In the copy you make, include no pictures, and transcribe every record exactly.

*** Opening Supplied material ***

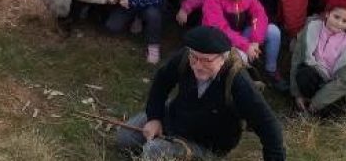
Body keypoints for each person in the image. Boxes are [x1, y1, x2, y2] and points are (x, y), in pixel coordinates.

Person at [115, 26, 286, 161]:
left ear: (223, 58)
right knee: (124, 138)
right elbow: (161, 82)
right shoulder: (186, 57)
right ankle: (165, 142)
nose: (197, 65)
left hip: (205, 144)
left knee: (154, 151)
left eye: (206, 60)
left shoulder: (237, 80)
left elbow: (269, 126)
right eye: (194, 58)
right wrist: (154, 118)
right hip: (173, 120)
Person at [177, 0, 284, 90]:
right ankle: (243, 81)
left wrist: (256, 40)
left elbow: (259, 14)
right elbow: (221, 29)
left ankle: (270, 71)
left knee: (273, 31)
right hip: (220, 41)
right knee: (242, 57)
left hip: (240, 35)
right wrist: (246, 46)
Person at [290, 0, 346, 116]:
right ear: (327, 13)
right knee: (304, 74)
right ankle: (302, 104)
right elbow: (297, 59)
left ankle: (311, 110)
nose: (339, 23)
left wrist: (316, 103)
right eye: (336, 17)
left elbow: (344, 82)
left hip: (331, 84)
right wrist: (297, 94)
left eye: (345, 21)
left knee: (337, 107)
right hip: (312, 77)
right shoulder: (312, 27)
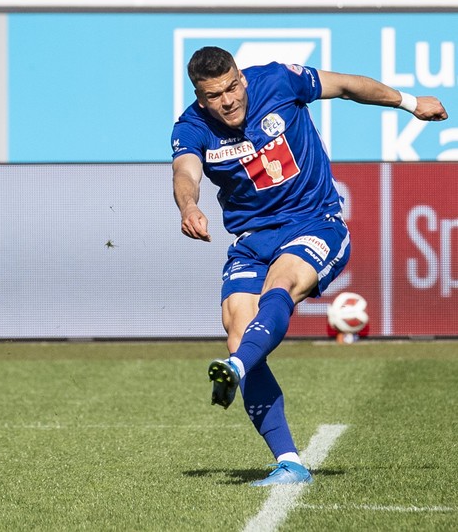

*** Closing Supplied material ***

◆ Task output:
Body keypoints for each person in the image. Boxes are [x1, y1, x2, y2] and points are (x, y), in pixel coordinates.

Person at [115, 26, 286, 161]:
left ear: (223, 58)
right knee: (124, 138)
right elbow: (161, 82)
right shoulder: (186, 57)
right ankle: (165, 142)
nose: (197, 65)
left hip: (205, 144)
left knee: (154, 151)
left eye: (206, 60)
left shoulder: (237, 80)
left elbow: (269, 126)
right eye: (194, 58)
right wrist: (154, 118)
right hip: (173, 120)
Person at [177, 0, 284, 90]:
right ankle: (243, 81)
left wrist: (256, 40)
left elbow: (259, 14)
right elbow: (221, 29)
left ankle: (270, 71)
left knee: (273, 31)
right hip: (220, 41)
right knee: (242, 57)
left hip: (240, 35)
right wrist: (246, 46)
Person at [290, 0, 346, 116]:
right ear: (327, 13)
right knee: (304, 74)
right ankle: (302, 104)
right elbow: (297, 59)
left ankle: (311, 110)
nose: (339, 23)
left wrist: (316, 103)
right eye: (336, 17)
left elbow: (344, 82)
left hip: (331, 84)
right wrist: (297, 94)
left eye: (345, 21)
left knee: (337, 107)
right hip: (312, 77)
right shoulder: (312, 27)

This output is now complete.